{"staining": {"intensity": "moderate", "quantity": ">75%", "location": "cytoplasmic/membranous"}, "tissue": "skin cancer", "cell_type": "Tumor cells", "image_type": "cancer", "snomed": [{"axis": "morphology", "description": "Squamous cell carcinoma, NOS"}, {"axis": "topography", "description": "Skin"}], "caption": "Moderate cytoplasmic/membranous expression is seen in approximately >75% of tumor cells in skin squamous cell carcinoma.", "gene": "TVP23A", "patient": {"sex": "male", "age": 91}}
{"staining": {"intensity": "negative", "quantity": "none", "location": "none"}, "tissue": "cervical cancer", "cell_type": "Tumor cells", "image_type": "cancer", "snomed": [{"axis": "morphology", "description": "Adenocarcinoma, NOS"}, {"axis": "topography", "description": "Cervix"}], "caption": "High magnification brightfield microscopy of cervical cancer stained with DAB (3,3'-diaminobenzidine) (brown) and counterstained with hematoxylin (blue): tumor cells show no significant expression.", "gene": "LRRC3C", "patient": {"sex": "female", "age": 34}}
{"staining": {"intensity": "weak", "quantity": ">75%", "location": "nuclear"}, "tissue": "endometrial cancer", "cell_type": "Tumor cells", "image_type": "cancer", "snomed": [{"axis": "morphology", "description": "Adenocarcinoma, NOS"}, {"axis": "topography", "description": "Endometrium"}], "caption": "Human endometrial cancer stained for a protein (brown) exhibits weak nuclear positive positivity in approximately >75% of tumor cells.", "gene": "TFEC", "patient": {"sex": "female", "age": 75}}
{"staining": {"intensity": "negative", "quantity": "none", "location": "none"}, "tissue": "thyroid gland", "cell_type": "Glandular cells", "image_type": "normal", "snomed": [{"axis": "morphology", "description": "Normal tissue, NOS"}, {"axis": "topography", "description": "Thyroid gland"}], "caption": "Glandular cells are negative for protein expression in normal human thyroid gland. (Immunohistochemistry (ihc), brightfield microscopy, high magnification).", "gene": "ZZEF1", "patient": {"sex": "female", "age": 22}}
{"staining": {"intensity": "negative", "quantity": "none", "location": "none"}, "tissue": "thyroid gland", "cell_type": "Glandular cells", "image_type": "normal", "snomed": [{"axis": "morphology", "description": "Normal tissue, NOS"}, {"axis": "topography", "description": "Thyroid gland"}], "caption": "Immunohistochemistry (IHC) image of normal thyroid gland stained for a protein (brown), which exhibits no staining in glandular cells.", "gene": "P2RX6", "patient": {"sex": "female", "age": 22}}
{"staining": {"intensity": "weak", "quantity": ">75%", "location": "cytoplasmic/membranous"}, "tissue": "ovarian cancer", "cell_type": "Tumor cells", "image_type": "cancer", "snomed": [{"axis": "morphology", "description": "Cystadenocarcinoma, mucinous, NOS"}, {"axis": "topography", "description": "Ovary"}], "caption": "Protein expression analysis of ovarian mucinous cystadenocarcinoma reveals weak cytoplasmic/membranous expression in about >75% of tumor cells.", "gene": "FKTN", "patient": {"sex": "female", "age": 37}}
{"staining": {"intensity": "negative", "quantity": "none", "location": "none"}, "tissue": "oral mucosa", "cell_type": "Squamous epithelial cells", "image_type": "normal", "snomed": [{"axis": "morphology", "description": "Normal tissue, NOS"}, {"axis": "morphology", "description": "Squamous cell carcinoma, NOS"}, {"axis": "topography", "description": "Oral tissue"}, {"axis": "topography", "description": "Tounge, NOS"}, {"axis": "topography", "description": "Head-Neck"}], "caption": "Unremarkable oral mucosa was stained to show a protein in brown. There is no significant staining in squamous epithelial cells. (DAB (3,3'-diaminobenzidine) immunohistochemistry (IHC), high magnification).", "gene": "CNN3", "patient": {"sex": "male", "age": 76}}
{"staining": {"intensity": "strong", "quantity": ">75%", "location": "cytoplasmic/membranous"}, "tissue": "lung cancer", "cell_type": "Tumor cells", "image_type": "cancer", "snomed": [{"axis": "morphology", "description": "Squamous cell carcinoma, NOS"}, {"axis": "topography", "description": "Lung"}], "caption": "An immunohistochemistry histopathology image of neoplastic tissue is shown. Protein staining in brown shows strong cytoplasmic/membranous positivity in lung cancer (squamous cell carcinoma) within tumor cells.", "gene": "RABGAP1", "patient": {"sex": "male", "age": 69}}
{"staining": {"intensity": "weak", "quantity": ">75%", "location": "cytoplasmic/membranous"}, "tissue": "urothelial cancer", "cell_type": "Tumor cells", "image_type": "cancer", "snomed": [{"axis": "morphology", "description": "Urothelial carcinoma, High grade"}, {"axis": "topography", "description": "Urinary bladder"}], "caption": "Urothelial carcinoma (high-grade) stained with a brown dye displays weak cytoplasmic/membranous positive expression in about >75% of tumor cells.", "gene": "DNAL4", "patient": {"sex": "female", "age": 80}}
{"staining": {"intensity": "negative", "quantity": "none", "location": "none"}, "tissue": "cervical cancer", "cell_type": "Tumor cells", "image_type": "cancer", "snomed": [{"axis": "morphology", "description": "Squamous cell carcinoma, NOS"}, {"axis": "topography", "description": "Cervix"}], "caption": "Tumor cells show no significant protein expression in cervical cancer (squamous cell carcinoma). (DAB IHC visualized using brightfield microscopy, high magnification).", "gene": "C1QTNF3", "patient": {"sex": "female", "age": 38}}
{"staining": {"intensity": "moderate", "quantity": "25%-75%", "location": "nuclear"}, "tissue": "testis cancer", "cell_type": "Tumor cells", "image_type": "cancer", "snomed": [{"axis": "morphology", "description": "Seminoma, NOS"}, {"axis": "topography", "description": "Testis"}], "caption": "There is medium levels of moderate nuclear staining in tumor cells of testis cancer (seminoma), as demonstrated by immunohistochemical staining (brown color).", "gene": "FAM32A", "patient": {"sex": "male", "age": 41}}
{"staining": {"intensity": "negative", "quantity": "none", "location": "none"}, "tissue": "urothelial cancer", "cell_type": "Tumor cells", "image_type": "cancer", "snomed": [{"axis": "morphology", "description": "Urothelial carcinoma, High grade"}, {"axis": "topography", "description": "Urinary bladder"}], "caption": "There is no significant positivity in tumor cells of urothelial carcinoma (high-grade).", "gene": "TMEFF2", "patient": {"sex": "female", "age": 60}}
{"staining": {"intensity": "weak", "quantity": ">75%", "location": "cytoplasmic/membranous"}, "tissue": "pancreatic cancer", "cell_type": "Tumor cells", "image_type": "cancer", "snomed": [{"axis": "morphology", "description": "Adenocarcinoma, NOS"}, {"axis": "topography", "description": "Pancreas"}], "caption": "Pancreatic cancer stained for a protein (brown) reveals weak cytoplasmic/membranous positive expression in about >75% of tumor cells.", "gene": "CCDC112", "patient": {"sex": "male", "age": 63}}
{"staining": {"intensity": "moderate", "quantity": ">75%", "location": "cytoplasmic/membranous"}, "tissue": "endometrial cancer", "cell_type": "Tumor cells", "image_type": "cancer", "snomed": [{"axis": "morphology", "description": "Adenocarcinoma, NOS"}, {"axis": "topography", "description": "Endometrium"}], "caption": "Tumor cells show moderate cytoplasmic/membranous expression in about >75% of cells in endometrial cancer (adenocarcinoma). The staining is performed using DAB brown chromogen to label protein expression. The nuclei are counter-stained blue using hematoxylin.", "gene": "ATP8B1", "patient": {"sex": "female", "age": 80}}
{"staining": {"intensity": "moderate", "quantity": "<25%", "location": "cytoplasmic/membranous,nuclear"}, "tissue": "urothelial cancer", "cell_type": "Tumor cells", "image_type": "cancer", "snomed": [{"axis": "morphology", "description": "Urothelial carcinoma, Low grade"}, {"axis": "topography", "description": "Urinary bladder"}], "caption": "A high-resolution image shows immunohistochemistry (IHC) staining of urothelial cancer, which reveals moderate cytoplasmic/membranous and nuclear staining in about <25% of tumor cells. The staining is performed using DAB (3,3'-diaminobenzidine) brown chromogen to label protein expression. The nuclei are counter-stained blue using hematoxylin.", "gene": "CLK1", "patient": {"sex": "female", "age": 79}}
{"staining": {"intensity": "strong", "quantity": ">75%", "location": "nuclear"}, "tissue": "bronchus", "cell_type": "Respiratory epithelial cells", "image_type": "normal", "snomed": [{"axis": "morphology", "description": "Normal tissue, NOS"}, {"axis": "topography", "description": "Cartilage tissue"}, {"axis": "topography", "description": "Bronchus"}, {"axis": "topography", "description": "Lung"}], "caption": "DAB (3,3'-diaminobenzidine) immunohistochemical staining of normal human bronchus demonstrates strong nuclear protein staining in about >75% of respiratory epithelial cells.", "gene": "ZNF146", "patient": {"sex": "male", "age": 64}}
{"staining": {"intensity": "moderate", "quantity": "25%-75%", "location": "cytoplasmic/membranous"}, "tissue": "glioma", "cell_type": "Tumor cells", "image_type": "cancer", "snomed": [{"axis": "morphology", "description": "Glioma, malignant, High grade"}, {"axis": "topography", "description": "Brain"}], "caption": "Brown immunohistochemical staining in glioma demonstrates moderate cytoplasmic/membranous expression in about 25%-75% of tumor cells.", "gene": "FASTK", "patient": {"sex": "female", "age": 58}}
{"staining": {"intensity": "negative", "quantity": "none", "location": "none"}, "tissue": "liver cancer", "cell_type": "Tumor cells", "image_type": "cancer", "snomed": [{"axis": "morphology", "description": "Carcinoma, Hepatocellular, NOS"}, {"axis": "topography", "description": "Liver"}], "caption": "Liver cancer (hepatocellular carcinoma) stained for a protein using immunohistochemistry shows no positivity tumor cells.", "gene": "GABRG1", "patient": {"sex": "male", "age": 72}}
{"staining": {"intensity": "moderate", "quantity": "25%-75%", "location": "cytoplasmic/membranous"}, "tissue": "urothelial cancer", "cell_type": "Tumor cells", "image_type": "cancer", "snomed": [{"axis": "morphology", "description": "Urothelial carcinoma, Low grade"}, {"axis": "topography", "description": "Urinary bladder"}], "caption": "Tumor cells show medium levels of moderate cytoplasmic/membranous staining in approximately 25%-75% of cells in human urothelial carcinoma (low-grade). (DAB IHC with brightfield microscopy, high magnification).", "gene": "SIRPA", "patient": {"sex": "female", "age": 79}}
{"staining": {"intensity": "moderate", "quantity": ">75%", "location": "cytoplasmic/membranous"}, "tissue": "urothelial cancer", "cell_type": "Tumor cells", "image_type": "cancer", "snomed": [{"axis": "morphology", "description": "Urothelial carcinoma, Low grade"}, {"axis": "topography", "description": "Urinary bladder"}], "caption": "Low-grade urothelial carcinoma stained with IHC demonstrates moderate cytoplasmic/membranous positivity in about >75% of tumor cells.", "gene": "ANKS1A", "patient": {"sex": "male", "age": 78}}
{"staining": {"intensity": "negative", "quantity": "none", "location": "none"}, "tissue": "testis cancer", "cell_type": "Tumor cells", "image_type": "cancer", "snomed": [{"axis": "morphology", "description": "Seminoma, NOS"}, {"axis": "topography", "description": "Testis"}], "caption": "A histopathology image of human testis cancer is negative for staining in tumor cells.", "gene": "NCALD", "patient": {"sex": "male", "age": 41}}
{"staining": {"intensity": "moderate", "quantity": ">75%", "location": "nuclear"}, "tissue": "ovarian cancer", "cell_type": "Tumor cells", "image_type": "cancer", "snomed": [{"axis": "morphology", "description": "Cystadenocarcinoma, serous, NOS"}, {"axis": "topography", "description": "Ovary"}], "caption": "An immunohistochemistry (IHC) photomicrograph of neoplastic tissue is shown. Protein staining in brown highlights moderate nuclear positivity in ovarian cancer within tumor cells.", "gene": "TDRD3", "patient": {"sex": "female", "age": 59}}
□ □ □ □ □
- EXERCISE
For this task, write out exactly the lines of the entries above, starting at the line with "is medium levels" and ending at the line with "no significant positivity", both included, and no others.

- SOLVED PROBLEM
{"staining": {"intensity": "moderate", "quantity": "25%-75%", "location": "nuclear"}, "tissue": "testis cancer", "cell_type": "Tumor cells", "image_type": "cancer", "snomed": [{"axis": "morphology", "description": "Seminoma, NOS"}, {"axis": "topography", "description": "Testis"}], "caption": "There is medium levels of moderate nuclear staining in tumor cells of testis cancer (seminoma), as demonstrated by immunohistochemical staining (brown color).", "gene": "FAM32A", "patient": {"sex": "male", "age": 41}}
{"staining": {"intensity": "negative", "quantity": "none", "location": "none"}, "tissue": "urothelial cancer", "cell_type": "Tumor cells", "image_type": "cancer", "snomed": [{"axis": "morphology", "description": "Urothelial carcinoma, High grade"}, {"axis": "topography", "description": "Urinary bladder"}], "caption": "There is no significant positivity in tumor cells of urothelial carcinoma (high-grade).", "gene": "TMEFF2", "patient": {"sex": "female", "age": 60}}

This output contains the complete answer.